WORK REQUEST:
All that is wanted is a word-for-word copy of the line with "96.5 58.5 180))" and every line after it in the data below.

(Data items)
+++
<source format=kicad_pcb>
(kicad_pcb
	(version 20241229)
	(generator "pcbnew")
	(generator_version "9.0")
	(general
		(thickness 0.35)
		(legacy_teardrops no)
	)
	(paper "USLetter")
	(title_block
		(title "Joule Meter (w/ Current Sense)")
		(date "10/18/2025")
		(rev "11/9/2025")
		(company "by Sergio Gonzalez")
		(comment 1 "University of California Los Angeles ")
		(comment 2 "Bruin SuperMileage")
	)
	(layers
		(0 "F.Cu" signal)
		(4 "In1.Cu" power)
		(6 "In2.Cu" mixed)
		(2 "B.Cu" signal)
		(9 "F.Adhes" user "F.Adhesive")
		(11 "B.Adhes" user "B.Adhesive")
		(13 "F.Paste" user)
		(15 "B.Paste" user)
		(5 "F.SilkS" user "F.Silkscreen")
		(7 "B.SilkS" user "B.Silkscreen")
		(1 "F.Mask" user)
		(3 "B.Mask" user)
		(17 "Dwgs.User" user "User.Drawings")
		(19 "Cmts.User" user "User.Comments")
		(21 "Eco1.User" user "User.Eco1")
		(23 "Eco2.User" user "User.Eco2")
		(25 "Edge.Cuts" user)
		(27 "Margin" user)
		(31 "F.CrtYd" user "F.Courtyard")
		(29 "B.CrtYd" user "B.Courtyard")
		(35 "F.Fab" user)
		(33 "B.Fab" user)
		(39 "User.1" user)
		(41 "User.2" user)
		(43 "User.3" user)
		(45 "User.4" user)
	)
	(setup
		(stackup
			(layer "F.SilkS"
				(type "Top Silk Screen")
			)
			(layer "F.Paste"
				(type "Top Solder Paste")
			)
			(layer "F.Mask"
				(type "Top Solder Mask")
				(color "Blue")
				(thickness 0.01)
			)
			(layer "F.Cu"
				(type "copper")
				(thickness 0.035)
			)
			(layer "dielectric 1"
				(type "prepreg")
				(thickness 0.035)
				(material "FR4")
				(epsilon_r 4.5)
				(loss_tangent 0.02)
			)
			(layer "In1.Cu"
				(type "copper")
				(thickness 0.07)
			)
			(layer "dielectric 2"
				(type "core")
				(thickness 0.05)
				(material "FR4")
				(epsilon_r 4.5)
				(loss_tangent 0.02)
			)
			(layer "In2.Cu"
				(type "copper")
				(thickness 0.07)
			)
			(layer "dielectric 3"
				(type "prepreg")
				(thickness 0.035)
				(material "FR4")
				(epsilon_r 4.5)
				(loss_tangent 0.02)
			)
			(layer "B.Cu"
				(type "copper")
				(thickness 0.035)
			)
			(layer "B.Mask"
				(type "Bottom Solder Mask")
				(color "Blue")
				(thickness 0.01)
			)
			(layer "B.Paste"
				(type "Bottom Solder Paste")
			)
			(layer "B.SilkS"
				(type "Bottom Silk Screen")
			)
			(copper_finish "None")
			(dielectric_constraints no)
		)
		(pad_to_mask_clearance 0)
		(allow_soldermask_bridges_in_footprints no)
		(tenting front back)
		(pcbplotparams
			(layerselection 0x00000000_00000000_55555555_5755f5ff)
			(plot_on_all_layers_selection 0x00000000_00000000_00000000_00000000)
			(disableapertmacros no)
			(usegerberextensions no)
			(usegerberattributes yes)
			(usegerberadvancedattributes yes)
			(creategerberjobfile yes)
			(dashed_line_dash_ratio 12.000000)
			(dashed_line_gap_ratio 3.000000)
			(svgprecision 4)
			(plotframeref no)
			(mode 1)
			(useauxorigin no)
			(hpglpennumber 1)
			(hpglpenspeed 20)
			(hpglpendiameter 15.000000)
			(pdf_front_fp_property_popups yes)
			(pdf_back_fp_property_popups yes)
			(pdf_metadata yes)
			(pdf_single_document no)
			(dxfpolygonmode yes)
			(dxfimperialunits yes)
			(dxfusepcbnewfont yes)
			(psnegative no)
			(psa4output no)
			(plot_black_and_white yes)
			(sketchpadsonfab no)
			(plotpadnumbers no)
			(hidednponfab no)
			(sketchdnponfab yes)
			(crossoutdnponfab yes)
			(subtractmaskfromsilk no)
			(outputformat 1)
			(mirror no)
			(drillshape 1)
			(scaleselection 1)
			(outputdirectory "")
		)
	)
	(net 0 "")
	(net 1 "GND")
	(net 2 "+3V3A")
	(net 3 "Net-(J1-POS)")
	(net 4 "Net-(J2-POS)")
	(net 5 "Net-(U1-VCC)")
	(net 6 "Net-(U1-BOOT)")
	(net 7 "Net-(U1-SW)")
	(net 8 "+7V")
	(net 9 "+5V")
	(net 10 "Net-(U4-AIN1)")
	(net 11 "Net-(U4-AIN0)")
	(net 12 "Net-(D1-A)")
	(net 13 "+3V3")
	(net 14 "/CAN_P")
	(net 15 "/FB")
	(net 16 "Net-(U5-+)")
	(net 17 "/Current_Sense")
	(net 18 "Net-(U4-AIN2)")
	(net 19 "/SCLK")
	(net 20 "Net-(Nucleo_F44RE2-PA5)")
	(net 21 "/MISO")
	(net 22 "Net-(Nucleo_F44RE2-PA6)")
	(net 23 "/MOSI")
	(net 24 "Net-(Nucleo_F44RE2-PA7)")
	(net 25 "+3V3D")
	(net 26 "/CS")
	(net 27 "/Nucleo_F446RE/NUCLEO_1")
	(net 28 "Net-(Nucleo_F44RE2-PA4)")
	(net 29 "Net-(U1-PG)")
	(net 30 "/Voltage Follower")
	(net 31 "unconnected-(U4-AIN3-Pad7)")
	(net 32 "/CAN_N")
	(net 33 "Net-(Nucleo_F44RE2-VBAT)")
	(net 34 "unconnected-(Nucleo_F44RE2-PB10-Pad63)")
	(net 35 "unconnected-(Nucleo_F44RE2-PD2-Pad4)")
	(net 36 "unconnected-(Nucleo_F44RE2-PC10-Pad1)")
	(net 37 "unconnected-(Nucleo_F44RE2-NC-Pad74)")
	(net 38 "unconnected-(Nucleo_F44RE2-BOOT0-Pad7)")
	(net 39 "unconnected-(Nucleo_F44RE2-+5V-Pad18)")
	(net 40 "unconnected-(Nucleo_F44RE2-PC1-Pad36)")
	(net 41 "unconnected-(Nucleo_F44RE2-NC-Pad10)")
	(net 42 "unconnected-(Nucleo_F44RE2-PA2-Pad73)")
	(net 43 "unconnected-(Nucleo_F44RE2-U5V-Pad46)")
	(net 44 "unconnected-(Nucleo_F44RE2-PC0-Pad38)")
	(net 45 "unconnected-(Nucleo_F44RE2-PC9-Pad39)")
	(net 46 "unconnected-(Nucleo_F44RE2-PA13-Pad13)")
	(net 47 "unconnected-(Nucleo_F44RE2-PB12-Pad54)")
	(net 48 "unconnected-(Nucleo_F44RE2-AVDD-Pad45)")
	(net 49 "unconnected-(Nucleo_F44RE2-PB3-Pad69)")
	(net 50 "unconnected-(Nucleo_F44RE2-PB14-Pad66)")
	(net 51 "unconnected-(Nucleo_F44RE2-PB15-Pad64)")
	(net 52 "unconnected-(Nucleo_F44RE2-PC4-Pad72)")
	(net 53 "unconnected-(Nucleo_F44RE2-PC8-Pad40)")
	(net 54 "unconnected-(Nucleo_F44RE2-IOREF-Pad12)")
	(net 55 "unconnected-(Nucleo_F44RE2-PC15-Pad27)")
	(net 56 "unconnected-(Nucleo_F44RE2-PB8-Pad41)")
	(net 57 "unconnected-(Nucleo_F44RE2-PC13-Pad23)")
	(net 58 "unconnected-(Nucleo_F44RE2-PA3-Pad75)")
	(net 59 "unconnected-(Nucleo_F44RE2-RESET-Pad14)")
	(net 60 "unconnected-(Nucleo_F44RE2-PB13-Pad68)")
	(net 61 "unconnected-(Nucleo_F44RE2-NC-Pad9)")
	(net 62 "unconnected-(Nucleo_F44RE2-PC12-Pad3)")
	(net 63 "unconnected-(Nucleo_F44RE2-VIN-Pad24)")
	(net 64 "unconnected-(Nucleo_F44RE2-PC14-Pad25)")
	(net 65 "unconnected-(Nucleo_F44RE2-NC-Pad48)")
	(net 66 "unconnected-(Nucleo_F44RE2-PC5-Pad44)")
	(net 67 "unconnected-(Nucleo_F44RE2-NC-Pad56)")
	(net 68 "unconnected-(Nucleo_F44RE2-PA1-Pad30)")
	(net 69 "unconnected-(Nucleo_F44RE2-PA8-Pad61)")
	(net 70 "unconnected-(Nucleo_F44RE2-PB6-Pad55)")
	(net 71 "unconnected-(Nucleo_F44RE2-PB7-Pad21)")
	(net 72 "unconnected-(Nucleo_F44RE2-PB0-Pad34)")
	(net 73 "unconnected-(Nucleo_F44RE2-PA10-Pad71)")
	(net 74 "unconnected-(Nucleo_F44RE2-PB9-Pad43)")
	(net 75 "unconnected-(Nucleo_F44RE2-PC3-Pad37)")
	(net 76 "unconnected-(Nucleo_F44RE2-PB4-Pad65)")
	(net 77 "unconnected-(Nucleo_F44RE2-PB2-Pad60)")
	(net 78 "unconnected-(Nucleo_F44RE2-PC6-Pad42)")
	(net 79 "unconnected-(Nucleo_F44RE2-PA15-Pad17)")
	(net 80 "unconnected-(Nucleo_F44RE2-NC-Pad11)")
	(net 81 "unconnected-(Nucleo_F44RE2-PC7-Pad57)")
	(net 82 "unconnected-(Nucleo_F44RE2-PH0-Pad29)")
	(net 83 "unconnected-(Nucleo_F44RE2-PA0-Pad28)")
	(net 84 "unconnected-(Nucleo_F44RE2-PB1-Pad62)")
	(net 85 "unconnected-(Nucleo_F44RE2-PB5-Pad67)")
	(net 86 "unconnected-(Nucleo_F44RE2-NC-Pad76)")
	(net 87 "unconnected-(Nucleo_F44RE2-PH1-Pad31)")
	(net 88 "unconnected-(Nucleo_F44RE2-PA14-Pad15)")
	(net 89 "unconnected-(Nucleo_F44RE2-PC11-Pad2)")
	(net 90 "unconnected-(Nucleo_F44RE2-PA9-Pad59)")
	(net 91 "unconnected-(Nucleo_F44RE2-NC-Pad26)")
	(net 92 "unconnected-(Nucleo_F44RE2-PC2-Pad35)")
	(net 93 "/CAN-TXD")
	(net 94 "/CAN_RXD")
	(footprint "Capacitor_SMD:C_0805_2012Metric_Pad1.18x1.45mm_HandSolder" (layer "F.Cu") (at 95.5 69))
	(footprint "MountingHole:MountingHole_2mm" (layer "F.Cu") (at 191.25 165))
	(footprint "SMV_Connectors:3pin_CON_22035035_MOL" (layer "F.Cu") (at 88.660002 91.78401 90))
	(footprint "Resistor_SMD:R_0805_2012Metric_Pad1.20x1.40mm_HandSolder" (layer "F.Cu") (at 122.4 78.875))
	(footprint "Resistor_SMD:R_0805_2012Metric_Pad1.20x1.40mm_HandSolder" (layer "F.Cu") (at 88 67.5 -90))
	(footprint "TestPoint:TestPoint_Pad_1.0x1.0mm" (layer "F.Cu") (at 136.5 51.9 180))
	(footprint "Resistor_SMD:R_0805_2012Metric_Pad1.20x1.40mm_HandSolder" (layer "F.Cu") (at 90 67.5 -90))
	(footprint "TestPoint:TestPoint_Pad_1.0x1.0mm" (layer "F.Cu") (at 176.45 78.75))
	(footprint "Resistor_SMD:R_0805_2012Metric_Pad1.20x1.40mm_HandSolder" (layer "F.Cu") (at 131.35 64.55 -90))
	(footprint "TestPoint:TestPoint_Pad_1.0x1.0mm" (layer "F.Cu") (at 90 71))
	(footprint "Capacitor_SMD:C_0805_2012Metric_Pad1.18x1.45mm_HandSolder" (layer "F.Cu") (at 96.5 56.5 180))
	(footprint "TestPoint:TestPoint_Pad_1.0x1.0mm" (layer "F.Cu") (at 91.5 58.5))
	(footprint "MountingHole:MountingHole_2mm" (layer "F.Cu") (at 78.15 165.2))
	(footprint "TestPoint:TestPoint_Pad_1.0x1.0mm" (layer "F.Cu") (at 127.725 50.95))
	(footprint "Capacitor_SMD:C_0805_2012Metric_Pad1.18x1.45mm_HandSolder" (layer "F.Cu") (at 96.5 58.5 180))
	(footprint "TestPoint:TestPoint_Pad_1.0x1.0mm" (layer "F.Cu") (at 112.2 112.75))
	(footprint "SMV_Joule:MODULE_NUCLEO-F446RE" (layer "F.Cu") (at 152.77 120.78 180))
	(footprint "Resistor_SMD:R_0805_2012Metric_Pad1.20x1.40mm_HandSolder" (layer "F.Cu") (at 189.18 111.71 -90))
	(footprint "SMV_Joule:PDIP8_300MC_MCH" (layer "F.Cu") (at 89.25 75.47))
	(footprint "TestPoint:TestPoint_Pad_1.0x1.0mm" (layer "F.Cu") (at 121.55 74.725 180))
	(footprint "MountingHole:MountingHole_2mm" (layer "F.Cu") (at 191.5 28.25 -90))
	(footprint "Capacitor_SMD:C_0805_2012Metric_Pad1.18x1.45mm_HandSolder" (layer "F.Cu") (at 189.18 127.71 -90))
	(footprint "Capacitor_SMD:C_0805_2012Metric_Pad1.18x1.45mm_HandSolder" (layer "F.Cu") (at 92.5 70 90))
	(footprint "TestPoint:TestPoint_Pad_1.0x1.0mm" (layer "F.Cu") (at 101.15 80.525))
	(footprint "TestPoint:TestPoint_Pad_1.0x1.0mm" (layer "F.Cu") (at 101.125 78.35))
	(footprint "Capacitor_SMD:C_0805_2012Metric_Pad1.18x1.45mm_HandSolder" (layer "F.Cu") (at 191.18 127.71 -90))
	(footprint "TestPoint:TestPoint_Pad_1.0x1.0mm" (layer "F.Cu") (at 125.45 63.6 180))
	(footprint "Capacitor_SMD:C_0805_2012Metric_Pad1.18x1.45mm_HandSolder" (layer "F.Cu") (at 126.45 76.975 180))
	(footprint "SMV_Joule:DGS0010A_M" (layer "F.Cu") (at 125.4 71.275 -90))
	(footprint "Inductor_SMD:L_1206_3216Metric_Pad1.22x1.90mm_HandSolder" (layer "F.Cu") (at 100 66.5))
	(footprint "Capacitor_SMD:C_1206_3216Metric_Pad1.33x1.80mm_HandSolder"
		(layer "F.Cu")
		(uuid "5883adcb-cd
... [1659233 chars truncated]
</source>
+++
ANSWER BOX:
	(footprint "Capacitor_SMD:C_0805_2012Metric_Pad1.18x1.45mm_HandSolder" (layer "F.Cu") (at 96.5 58.5 180))
	(footprint "TestPoint:TestPoint_Pad_1.0x1.0mm" (layer "F.Cu") (at 112.2 112.75))
	(footprint "SMV_Joule:MODULE_NUCLEO-F446RE" (layer "F.Cu") (at 152.77 120.78 180))
	(footprint "Resistor_SMD:R_0805_2012Metric_Pad1.20x1.40mm_HandSolder" (layer "F.Cu") (at 189.18 111.71 -90))
	(footprint "SMV_Joule:PDIP8_300MC_MCH" (layer "F.Cu") (at 89.25 75.47))
	(footprint "TestPoint:TestPoint_Pad_1.0x1.0mm" (layer "F.Cu") (at 121.55 74.725 180))
	(footprint "MountingHole:MountingHole_2mm" (layer "F.Cu") (at 191.5 28.25 -90))
	(footprint "Capacitor_SMD:C_0805_2012Metric_Pad1.18x1.45mm_HandSolder" (layer "F.Cu") (at 189.18 127.71 -90))
	(footprint "Capacitor_SMD:C_0805_2012Metric_Pad1.18x1.45mm_HandSolder" (layer "F.Cu") (at 92.5 70 90))
	(footprint "TestPoint:TestPoint_Pad_1.0x1.0mm" (layer "F.Cu") (at 101.15 80.525))
	(footprint "TestPoint:TestPoint_Pad_1.0x1.0mm" (layer "F.Cu") (at 101.125 78.35))
	(footprint "Capacitor_SMD:C_0805_2012Metric_Pad1.18x1.45mm_HandSolder" (layer "F.Cu") (at 191.18 127.71 -90))
	(footprint "TestPoint:TestPoint_Pad_1.0x1.0mm" (layer "F.Cu") (at 125.45 63.6 180))
	(footprint "Capacitor_SMD:C_0805_2012Metric_Pad1.18x1.45mm_HandSolder" (layer "F.Cu") (at 126.45 76.975 180))
	(footprint "SMV_Joule:DGS0010A_M" (layer "F.Cu") (at 125.4 71.275 -90))
	(footprint "Inductor_SMD:L_1206_3216Metric_Pad1.22x1.90mm_HandSolder" (layer "F.Cu") (at 100 66.5))
	(footprint "Capacitor_SMD:C_1206_3216Metric_Pad1.33x1.80mm_HandSolder"
		(layer "F.Cu")
		(uuid "5883adcb-cd
... [1659233 chars truncated]
</source>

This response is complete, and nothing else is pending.